Mais ce dont il me souvient qu'elle m'a le plus parlé, c'est de supporter patiemment les afflictions de la vie et de m'en servir pour gaigner le ciel et mépriser les choses de ce monde.
J'ai beaucoup reçu de consolations de ses paroles en plusieurs sujets d'afflictions que j'ai eus.
Je n'ai jamais vu une religieuse plus compatissante qu'elle. Cela soulageoit fort. Je me souviens qu'à la mort de mon frère le duc de Montmorency, me voyant extrêmement touchée, elle me disoit: «Pleurez, madame, ne vous retenez pas, je pleurerai avec vous, mais il faut que le cœur soit à Dieu.» Et elle pleuroit avec moi, ce qui allégeoit ma douleur.
Je n'ai jamais vu une personne plus douce qu'elle, ni qui eût une plus grande bonté. L'on ne s'ennuyoit point avec elle, car elle étoit d'une très agréable conversation, avoit le cœur gai, l'esprit excellent, l'humeur toujours égale et naturellement complaisante; mais elle ne l'étoit point aux choses où il y avoit tant soit peu d'offense de Dieu. Si, comme l'on dit, la tranquillité d'esprit et la gaieté sont des marques qu'une âme jouit de la paix des enfants de Dieu, on peut assurer qu'elle possédoit toujours cette paix intérieure par la tranquillité de son visage et la joie qui y paroissoit, accompagnée de la modestie convenable à une religieuse.

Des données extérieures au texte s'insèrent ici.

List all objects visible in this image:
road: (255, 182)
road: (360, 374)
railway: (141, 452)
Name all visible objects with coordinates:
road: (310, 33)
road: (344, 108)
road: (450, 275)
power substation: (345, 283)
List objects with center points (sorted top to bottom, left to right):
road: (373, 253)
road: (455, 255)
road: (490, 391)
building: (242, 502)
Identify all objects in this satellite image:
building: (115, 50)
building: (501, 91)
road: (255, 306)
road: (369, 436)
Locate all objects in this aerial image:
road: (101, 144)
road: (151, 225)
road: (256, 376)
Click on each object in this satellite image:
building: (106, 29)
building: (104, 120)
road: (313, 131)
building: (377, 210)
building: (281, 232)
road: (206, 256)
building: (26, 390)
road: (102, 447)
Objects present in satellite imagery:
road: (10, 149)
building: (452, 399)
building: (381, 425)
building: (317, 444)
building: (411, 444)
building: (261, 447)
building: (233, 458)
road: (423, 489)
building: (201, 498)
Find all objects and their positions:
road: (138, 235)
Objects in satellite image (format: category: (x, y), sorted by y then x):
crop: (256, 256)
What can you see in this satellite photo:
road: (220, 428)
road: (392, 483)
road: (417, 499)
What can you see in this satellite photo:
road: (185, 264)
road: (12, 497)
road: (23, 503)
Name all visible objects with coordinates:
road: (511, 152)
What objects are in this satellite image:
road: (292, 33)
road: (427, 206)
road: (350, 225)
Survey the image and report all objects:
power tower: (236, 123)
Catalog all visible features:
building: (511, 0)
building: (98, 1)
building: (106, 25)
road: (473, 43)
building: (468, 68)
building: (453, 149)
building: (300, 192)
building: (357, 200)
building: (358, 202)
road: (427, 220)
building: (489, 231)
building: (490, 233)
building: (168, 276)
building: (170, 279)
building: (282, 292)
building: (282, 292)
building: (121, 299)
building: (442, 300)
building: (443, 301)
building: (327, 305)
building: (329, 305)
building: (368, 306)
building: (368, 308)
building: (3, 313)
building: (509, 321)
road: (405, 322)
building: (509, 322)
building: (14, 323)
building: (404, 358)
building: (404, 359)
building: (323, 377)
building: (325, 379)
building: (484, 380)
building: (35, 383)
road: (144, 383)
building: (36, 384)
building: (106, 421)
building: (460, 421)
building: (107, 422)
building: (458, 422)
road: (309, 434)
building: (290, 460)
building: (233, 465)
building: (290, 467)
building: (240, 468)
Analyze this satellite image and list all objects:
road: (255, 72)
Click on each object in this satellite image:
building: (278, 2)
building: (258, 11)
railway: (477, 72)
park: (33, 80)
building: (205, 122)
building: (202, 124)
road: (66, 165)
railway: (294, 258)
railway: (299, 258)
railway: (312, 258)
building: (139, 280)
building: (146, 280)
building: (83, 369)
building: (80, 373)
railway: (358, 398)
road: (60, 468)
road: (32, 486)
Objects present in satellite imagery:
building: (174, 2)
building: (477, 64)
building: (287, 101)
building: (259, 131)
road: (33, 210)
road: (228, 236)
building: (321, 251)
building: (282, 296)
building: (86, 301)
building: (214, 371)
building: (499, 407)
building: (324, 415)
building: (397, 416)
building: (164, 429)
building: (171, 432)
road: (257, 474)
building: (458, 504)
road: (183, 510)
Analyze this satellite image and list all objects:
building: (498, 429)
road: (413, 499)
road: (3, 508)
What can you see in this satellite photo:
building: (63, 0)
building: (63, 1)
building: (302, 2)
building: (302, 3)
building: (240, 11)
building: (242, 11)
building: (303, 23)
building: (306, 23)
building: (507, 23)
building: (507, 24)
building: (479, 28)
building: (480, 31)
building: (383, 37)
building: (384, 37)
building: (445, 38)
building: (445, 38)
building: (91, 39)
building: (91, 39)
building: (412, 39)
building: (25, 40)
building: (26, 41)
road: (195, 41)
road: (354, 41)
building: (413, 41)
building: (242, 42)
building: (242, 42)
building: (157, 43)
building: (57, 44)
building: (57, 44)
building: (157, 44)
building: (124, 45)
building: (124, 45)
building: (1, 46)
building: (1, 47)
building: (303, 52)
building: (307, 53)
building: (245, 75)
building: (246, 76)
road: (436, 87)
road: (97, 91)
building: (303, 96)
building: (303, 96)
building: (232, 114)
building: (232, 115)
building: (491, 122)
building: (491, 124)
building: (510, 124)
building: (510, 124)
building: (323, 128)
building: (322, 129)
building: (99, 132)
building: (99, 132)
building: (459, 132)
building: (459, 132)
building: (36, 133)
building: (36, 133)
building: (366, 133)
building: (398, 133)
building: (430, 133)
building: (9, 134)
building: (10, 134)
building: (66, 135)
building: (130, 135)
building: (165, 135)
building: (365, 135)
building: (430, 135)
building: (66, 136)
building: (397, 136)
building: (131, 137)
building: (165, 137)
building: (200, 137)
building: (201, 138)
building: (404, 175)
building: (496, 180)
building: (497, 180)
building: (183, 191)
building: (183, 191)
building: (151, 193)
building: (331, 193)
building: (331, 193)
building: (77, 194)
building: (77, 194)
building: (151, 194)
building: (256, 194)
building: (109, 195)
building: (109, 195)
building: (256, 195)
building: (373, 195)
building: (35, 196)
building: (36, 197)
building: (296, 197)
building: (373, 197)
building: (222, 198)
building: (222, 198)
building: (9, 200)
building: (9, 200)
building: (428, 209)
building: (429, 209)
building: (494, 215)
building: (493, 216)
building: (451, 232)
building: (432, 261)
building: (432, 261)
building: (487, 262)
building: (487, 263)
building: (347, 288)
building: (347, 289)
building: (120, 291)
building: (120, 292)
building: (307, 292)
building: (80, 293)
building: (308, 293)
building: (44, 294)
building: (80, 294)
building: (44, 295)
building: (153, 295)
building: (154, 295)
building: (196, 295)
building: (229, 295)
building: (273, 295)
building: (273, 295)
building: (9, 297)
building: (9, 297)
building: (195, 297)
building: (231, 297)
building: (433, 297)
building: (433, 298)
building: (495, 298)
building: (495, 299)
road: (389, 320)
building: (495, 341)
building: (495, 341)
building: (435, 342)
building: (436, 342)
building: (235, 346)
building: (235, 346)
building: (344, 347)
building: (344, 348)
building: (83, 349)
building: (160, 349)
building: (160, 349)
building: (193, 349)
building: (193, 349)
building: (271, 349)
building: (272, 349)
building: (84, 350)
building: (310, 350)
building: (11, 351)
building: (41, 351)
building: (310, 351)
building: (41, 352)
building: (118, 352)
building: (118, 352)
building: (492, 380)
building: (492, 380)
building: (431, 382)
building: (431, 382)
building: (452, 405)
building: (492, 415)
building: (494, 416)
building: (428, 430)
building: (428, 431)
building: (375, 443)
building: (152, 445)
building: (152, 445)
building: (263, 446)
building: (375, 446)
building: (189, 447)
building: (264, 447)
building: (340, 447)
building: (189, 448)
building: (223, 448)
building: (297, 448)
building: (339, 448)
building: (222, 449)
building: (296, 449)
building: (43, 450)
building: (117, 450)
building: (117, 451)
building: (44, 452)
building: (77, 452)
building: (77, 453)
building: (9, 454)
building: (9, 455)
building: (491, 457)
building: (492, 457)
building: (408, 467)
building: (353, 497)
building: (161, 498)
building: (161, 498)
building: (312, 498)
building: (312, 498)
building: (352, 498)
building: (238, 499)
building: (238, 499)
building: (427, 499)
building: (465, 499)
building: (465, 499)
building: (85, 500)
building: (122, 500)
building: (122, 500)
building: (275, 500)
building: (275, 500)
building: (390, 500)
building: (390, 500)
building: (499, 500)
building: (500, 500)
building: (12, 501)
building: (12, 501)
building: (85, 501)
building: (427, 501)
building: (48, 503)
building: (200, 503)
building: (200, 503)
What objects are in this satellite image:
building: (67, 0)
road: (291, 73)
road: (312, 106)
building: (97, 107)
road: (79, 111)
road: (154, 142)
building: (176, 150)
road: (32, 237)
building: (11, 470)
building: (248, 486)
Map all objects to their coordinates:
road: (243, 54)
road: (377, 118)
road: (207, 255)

Elle étoit fort bénigne et charitable envers toutes sortes de personnes, et j'ai remarqué qu'elle aimoit sensiblement ceux qui lui portoient affection, étant d'un très bon naturel. Il s'est rencontré des occasions où elle a fait sçavoir qu'elle aimoit en tout temps ses amis sans égard à ce qu'ils étoient disgraciés, et qu'elle même s'exposoit d'encourir la disgrâce des grands. J'ai expérimenté ceci lorsque après la mort de mon frère elle me reçut durant quelques jours en son monastère avec une très grande charité, quoiqu'elle sçût bien que j'étois fort mal auprès du Roi[548]. Elle s'exposa aussi à encourir la disgrâce de la reine Marie de Médicis par la réception qu'elle fit d'une dame de ses amies qu'elle avoit chassée de la cour.
Elle m'a employée en diverses affaires pour le bien de son ordre, connoissant combien je l'aimois, ce qui fait que je puis rendre bon témoignage du zèle qu'elle avoit pour le maintenir en paix et dans la perfection où sainte Thérèse l'avoit mis. Je sçais qu'elle a beaucoup travaillé pour cela, particulièrement pour ramener les esprits du monastère de Bourges qui s'étoient retirés de l'obéissance des supérieurs que notre saint Père a donnés à cet ordre en France. J'y travaillois à sa prière et suivant les avis qu'elle me donnoit, feu Monsieur mon mari étant lors gouverneur du Berry. J'ai remarqué qu'elle ne disoit jamais rien de qui que ce fût contraire à la charité. Il est bien vrai qu'en cette affaire du couvent de Bourges, elle me parla du tort qu'avoit la prieure d'avoir fait soulever les religieuses contre leurs supérieurs, mais jamais elle ne me dit aucune chose des défauts particuliers de cette prieure sans nécessité; et même j'ai remarqué qu'elle en parloit avec compassion et charité pour elle, jusque-là qu'elle me pria de porter parole à cette prieure que, si elle vouloit retourner à son devoir et au monastère de l'Incarnation, les supérieurs la recevroient et qu'elle seroit traitée comme une des plus vertueuses de la maison. Cette servante de Dieu me dit: «Je suis la moindre de toutes les religieuses de l'Ordre, mais je l'assure de ce que je vous dis de la part des supérieurs.» Cette grande servante étoit si éloignée de vouloir mal aux personnes qui exerçoient sa patience, et qui disoient quelque chose d'elle mal à propos et contre la vérité, que je l'ai vue se réjouir de plusieurs choses qu'on lui avoit rapportées qui avoient été dites contre elle.
Elle avoit l'esprit naturel fort bon et judicieux qui ne s'empêchoit de rien et traitoit les affaires avec grande paix sans s'en inquiéter.